Besides requiring retailers to greatly increase the amount of single-ingredient food like fruit, vegetables and meat they offer, the proposed rule would also ban stores from the program if more than 15 percent of what they sell is “cooked or heated on-site before or after purchase.”

Chairman Mike Conaway, R-Texas, called the hearing the best example of a “bipartisan attack” on a government rule that he’d ever seen.

Democrat David Scott of Georgia was one of the harshest critics of the rule, calling it offensive and arguing it discriminates against low-income people who live in rural regions and often rely on convenience stores to buy food.

Scott said USDA appears to want to drive small retailers out of participating in SNAP and asked the four witnesses – all representatives of the retail industry - if they knew why: “I’m just at odds trying to figure out why is the Department of Agriculture’s Food and Nutrition Service doing this,” Scott said.

None of the witnesses had an answer, but for the most part they agreed that the proposed rule, Enhancing Retailer Standards in the Supplemental Nutrition Assistance Program, would cripple the ability of convenience store to accept SNAP benefits.

Douglas Beech, legal counsel and director of government relations for Casey’s General Stores Inc., told the lawmakers that the proposed rule would push all 1,931 of his company’s stores out of SNAP.

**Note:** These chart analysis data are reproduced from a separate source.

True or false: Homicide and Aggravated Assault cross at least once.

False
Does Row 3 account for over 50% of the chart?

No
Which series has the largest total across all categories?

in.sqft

The provision banning SNAP in locations where cooked food is sold would be insurmountable, Beech said: “We’re the fifth or sixth largest pizza retailer in the country and so we would just have to drop the SNAP program. We would not drop our hot foods program. It’s just too integral to our business.”

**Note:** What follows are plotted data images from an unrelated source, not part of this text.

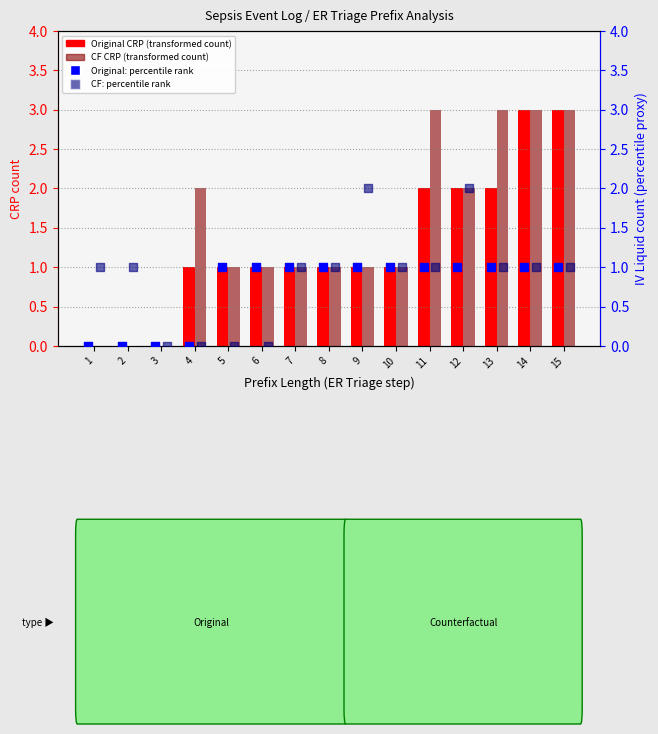

At how many categories does at least one series exceed 1?

7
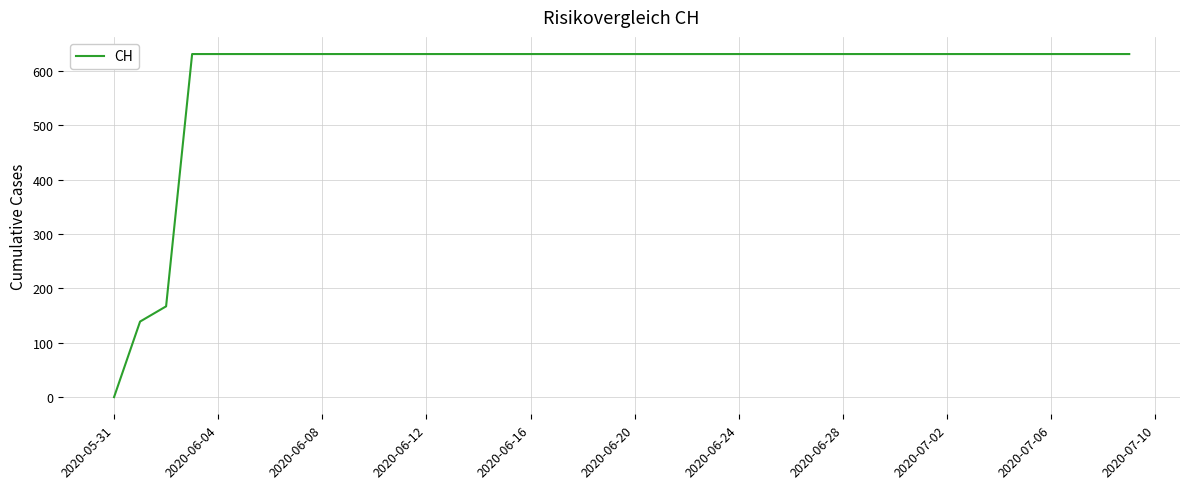

What is the maximum value shown in the chart?

631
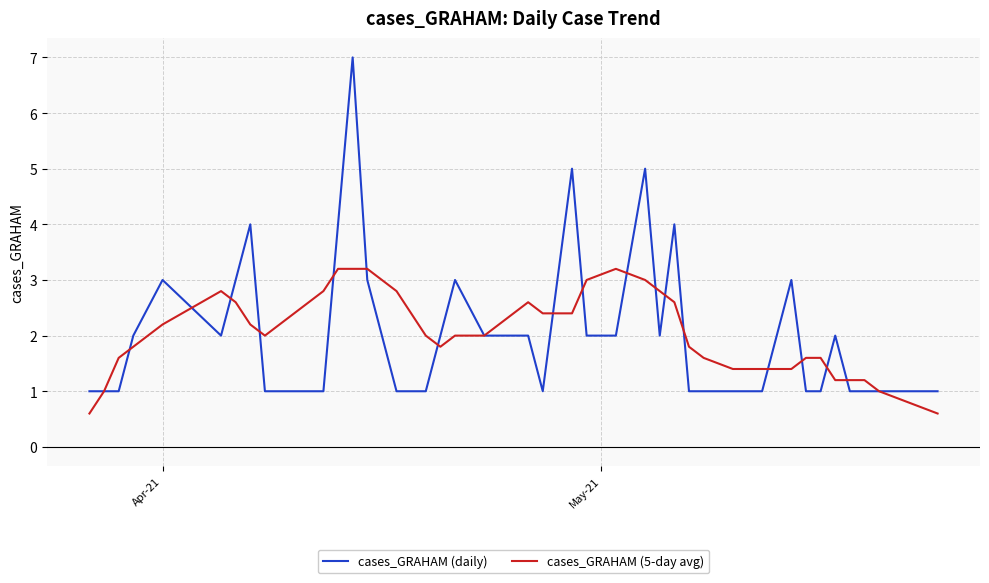

True or false: cases_GRAHAM (daily) and cases_GRAHAM (5-day avg) cross at least once.

True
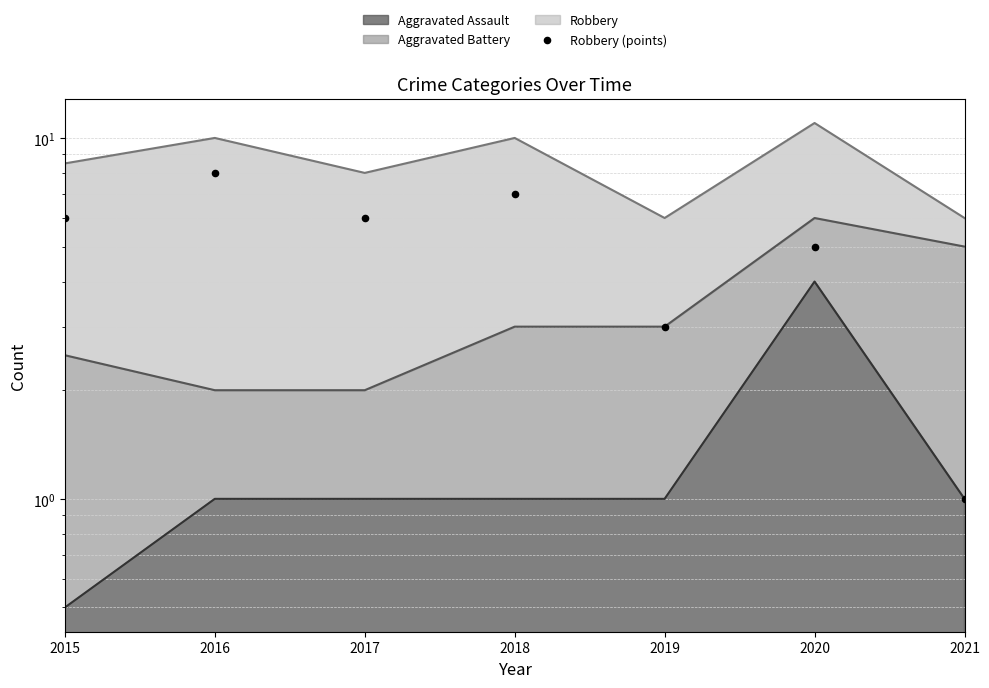

What is the ratio of the value at 2020 to the value at 2018?

0.7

Casey’s processes about 5.5 million SNAP transactions per year, he said, but that would completely stop if the USDA implemented the rule in its present form.

“Convenience stores like Casey’s are frequently the only source of many grocery items in these communities and the only location where SNAP recipients can redeem their benefits,” Beech said.

Even Rep. Jim McGovern, D-Mass. – normally a staunch defender of how USDA operates SNAP – was critical of the proposed rule.

“I sympathize with the goal of making healthier foods available and getting people to make better choices, but I think the way you deal with that is you increase the benefits,” McGovern said. “And I worry about this rule potentially limiting access to people who rely on SNAP to put food on the table and putting them in situations that can make hunger worse. I know that’s not the intention of the USDA, but I think this is why we need to talk about this more.”

Conaway agreed that it was not USDA’s intention to make it more difficult for SNAP users to obtain the groceries from outlets that many depend on, and ended the hearing by stressing that he hopes USDA will rewrite the rule.